SUPPLIED DATA section start

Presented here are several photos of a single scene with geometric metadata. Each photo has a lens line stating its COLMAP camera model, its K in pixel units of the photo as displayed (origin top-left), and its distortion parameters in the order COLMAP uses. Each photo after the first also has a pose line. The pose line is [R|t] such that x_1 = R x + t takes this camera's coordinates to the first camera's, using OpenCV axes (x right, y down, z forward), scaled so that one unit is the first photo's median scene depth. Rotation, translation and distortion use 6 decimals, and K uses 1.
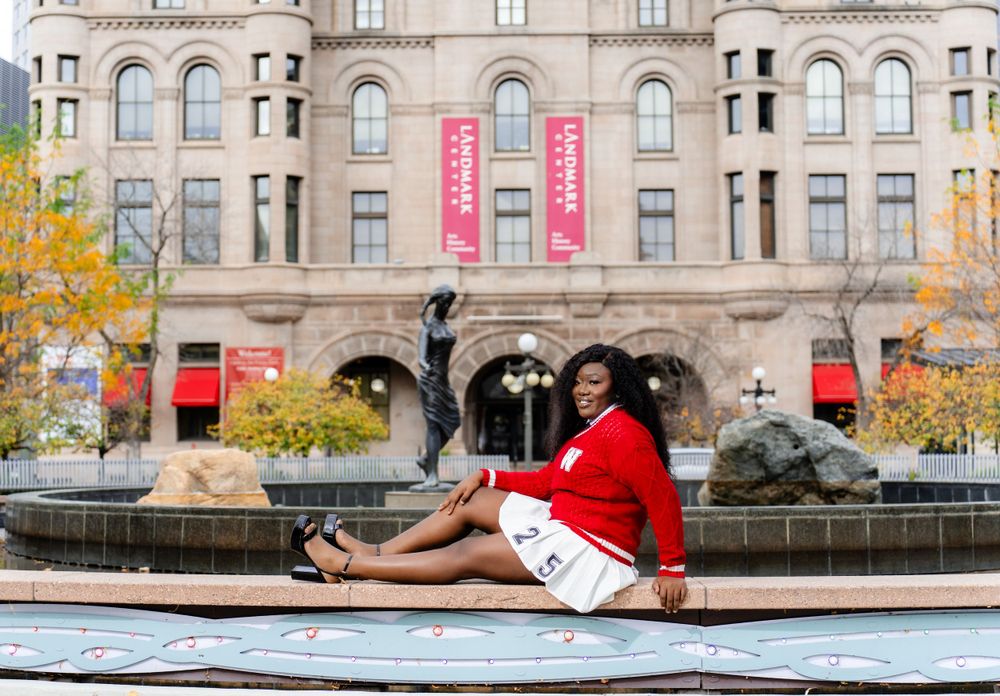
lens RADIAL K [[1393.3, 0, 475.0], [0, 1393.3, 311.5], [0, 0, 1]] dist [0.000978, 0.000000]
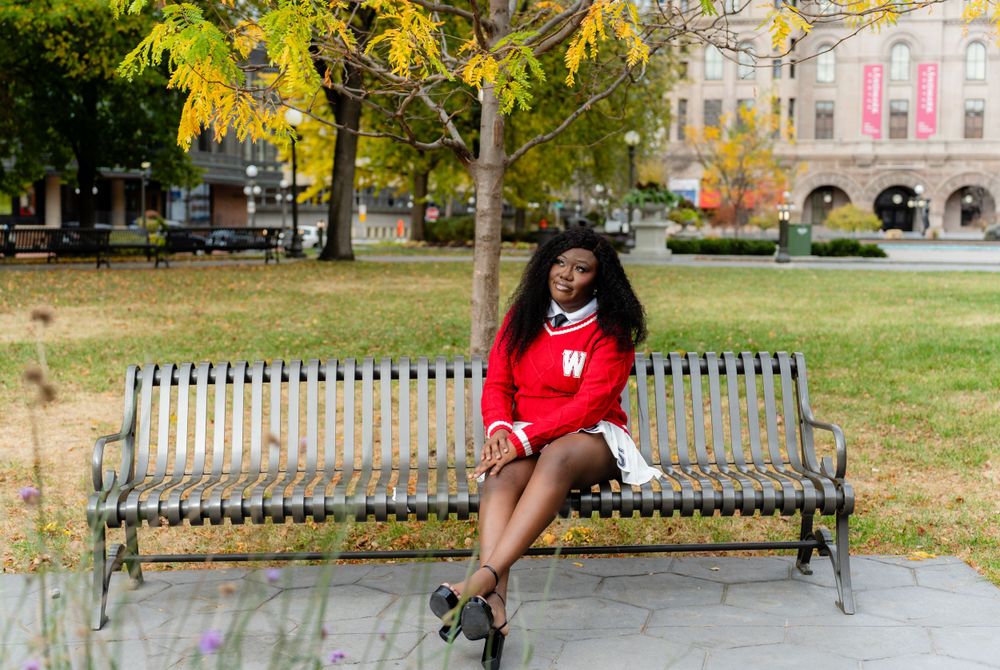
lens RADIAL K [[1240.3, 0, 497.3], [0, 1240.3, 326.3], [0, 0, 1]] dist [-0.027392, 0.000000]
pose [[0.975273, 0.030831, -0.218842, -0.167388], [0.008287, 0.984423, 0.175620, -0.103526], [0.220847, -0.173091, 0.959826, -1.075230]]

SUPPLIED DATA section end

WHAT IS NEEDED -
Wherever a picture appears in the listing above, drop it, and restate the rest exactly.

RESPONSE AREA -
Presented here are several photos of a single scene with geometric metadata. Each photo has a lens line stating its COLMAP camera model, its K in pixel units of the photo as displayed (origin top-left), and its distortion parameters in the order COLMAP uses. Each photo after the first also has a pose line. The pose line is [R|t] such that x_1 = R x + t takes this camera's coordinates to the first camera's, using OpenCV axes (x right, y down, z forward), scaled so that one unit is the first photo's median scene depth. Rotation, translation and distortion use 6 decimals, and K uses 1.
lens RADIAL K [[1393.3, 0, 475.0], [0, 1393.3, 311.5], [0, 0, 1]] dist [0.000978, 0.000000]
lens RADIAL K [[1240.3, 0, 497.3], [0, 1240.3, 326.3], [0, 0, 1]] dist [-0.027392, 0.000000]
pose [[0.975273, 0.030831, -0.218842, -0.167388], [0.008287, 0.984423, 0.175620, -0.103526], [0.220847, -0.173091, 0.959826, -1.075230]]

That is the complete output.